Here enters the Redmond-Brownell family. For those new to the area, the Redmond-Brownell family is a local family that owns a business. The business is profitable and they use the money they make to improve quality of life in the city of Grinnell and the surrounding area. However, their business is based in selling parts and accessories to firearms, which many students and alumni find problematic.

Ignoring where the money goes for a moment, there are two key points to note. First, Brownells employs many local workers. Second, some members of the Grinnell community are sustenance hunters, people who rely on hunting to feed their families. I hope that it isn’t hard to see how protesting Brownells as a company, and gun companies as a concept could and almost should be taken as saying that the way that these people feed their families is wrong. I also hope it isn’t difficult to see how that could be alienating to a potential student.

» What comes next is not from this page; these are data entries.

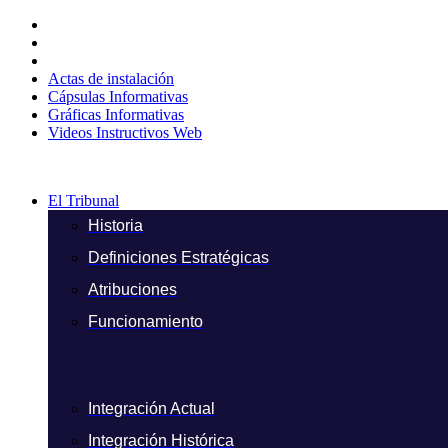
Ir
al
contenido
Actas de instalación
Cápsulas Informativas
Gráficas Informativas
Videos Instructivos Web
El Tribunal
Historia
Definiciones Estratégicas
Atribuciones
Funcionamiento
Integración Actual
Integración Histórica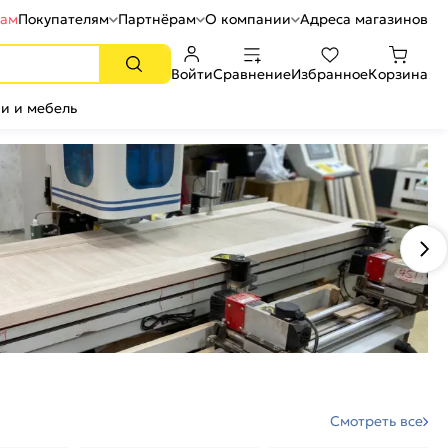
рам
Покупателям
Партнёрам
О компании
Адреса магазинов
Войти
Сравнение
Избранное
Корзина
и и мебель
Смотреть все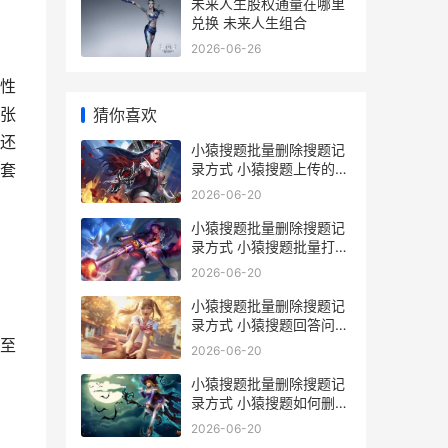
未来人生股权通量在哪里
兑换 未来人生组合
2026-06-26
性
张
猜你喜欢
还
小猿搜题批量删除搜题记
录方式 小猿搜题上传的答
套
案怎么删除
2026-06-20
小猿搜题批量删除搜题记
录方式 小猿搜题批量打印
错题
2026-06-20
小猿搜题批量删除搜题记
录方式 小猿搜题回答问题
怎么删除
至
2026-06-20
小猿搜题批量删除搜题记
录方式 小猿搜题如何删除
求助问题
2026-06-20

If we don’t ignore where the money goes, however, we see that the money donated does not benefit their family or business interests. Instead, it was used to create the Ignite Program, which offered college students the chance to teach a one day class to local young students, which, to me, is one of the best examples of social justice at Grinnell College. The Ignite Program is a free, one-day workshop which includes food for the students. It takes students in Grinnell and surrounding communities, many of whom could never see themselves at Grinnell College, and shows them that Grinnell College is a place they could belong. Many of the students I knew who felt that they could never belong at Grinnell had never been in an academic building, because they already knew that they didn’t belong, so saw no point in confirming that fact.

By protesting the Redmond-Brownells’ funding of the Ignite Program, the College community was implicitly agreeing with these students. Removing that program would do nothing except make it harder for students in the local community to feel that they could belong at Grinnell College.

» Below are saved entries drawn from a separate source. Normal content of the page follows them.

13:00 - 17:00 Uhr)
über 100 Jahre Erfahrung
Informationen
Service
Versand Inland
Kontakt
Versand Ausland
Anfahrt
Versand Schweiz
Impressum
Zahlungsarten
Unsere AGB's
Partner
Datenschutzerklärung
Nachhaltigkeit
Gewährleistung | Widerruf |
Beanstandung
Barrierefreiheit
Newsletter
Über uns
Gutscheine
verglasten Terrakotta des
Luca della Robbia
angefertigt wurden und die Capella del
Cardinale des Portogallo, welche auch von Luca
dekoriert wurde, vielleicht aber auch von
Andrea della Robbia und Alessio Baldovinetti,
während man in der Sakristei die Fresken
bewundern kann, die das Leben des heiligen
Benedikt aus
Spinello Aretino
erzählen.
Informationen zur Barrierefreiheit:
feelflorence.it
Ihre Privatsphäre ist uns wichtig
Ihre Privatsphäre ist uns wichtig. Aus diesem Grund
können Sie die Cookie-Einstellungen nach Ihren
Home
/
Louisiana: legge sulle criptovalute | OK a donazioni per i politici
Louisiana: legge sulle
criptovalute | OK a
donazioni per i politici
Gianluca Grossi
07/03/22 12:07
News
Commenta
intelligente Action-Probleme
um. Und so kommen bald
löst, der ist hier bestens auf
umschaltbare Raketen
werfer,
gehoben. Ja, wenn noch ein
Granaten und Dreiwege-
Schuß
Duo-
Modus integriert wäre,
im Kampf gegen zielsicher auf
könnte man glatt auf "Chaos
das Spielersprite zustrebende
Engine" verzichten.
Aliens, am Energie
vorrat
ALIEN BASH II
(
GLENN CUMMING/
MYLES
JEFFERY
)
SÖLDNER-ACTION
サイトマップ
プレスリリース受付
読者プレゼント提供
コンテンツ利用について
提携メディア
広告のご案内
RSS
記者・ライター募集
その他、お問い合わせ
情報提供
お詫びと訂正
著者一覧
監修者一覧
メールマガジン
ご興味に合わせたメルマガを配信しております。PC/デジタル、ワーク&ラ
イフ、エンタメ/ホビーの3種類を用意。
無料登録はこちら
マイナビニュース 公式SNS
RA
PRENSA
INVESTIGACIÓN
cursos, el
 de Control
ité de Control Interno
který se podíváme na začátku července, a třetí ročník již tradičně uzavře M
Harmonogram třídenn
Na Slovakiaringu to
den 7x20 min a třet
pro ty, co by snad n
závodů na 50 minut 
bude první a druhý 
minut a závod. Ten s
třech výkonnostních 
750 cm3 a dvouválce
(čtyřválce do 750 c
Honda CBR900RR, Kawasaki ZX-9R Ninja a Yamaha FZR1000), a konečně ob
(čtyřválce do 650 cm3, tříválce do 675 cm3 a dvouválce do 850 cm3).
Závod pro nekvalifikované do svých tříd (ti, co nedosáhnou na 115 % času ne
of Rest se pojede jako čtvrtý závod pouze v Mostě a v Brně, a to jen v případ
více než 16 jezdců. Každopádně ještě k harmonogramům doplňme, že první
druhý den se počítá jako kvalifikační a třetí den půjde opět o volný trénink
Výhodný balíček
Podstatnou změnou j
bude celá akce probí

Moving on to the union, I’ll start with my own personal biases. To me, a union should protect exploited or easily exploitable groups. Unions that do not should not exist, as they weaken the idea of unions, and make it harder to immediately sympathize with them. As I mentioned above, by definition, being at Grinnell College is a sign of privilege, especially in Grinnell, Iowa. Regardless of the other identities Grinnell College students have, in their identity as a student at the College, they come from a place of privilege. By striving for a union, College students are weakening the system of a union.

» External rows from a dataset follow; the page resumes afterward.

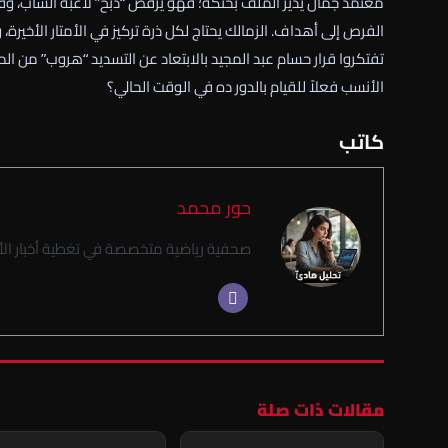
معتمد جمال يدير الملف بحنكة؛ فهو يرفض “ذبح” لاعبه الشاب، وف
الفرص إلى أهداف. الزمالك يحتاج لكل ذرة تركيز في الأمتار الأخيرة،
تفتكروا قرار حسام عبد المجيد بالابتعاد عن التسديد “هروب” من 
الأنسب فعلاً للقيام بالدور ده في الوقت الحالي؟
كاتب
حور محمد
صحفية رياضية متخصصة في تغطية أخبار الأن
مقالات ذات صلة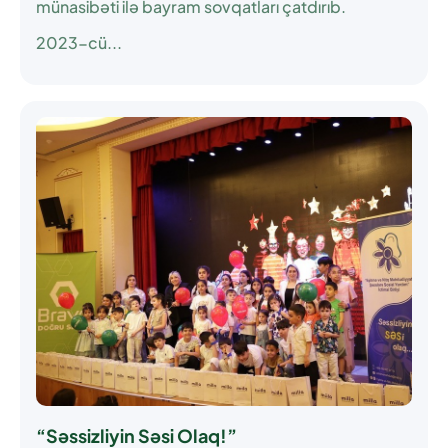
münasibəti ilə bayram sovqatları çatdırıb.
2023-cü...
“Səssizliyin Səsi Olaq!”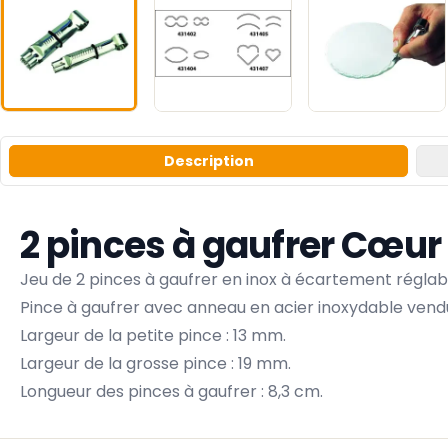
Description
2 pinces à gaufrer Cœur
Jeu de 2 pinces à gaufrer en inox à écartement réglab
Pince à gaufrer avec anneau en acier inoxydable vendu
Largeur de la petite pince : 13 mm.
Largeur de la grosse pince : 19 mm.
Longueur des pinces à gaufrer : 8,3 cm.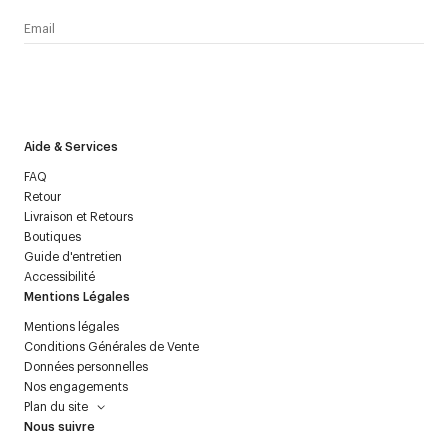
J’accepte de recevoir la newsletter de Courrèges et j’ai lu la
politique relative aux
données personnelles
.
Aide & Services
FAQ
Retour
Livraison et Retours
Boutiques
Guide d'entretien
Accessibilité
Mentions Légales
Mentions légales
Conditions Générales de Vente
Données personnelles
Nos engagements
Plan du site
Nous suivre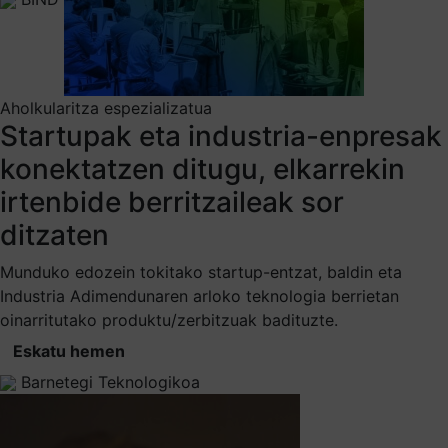
Aholkularitza espezializatua
Startupak eta industria-enpresak
konektatzen ditugu, elkarrekin
irtenbide berritzaileak sor
ditzaten
Munduko edozein tokitako startup-entzat, baldin eta
Industria Adimendunaren arloko teknologia berrietan
oinarritutako produktu/zerbitzuak badituzte.
Eskatu hemen
Barnetegi Teknologikoa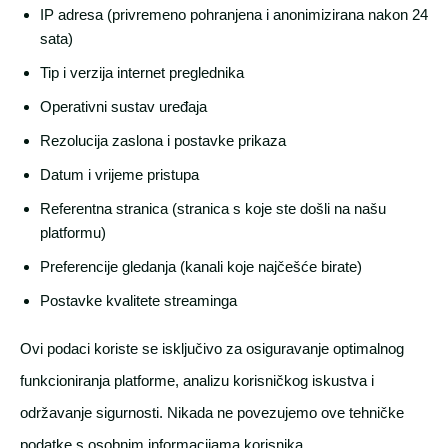
IP adresa (privremeno pohranjena i anonimizirana nakon 24
sata)
Tip i verzija internet preglednika
Operativni sustav uređaja
Rezolucija zaslona i postavke prikaza
Datum i vrijeme pristupa
Referentna stranica (stranica s koje ste došli na našu
platformu)
Preferencije gledanja (kanali koje najčešće birate)
Postavke kvalitete streaminga
Ovi podaci koriste se isključivo za osiguravanje optimalnog
funkcioniranja platforme, analizu korisničkog iskustva i
održavanje sigurnosti. Nikada ne povezujemo ove tehničke
podatke s osobnim informacijama korisnika.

For instance, one of the claims of the union was that students at Grinnell are underpaid. Right now, the wage in the Dining Hall is $9.78 for the workers, and $10.24 for student leaders. For reference, minimum wage in Iowa is $7.25. If you’re a student whose parents work minimum wage jobs, think of how alienating hearing complaints that $10 an hour isn’t enough to support a single student can be. More importantly, Iowa is an “at will” state, where employees can be terminated “at will” by an employer. While expressing intent to join or create a union should be one of the protected groups, suing for wrongful termination costs more than families can afford. For that reason, being able to push for a union, knowing that a job is secure while doing so, is in and of itself a sign of incredible privilege in Grinnell, Iowa.

So in conclusion, just as I, should be aware the privilege different identities I have bring, so too should the whole student body all reflect on how being a member of the Grinnell College student community grants us privilege, especially in conjunction with the city of Grinnell, Iowa.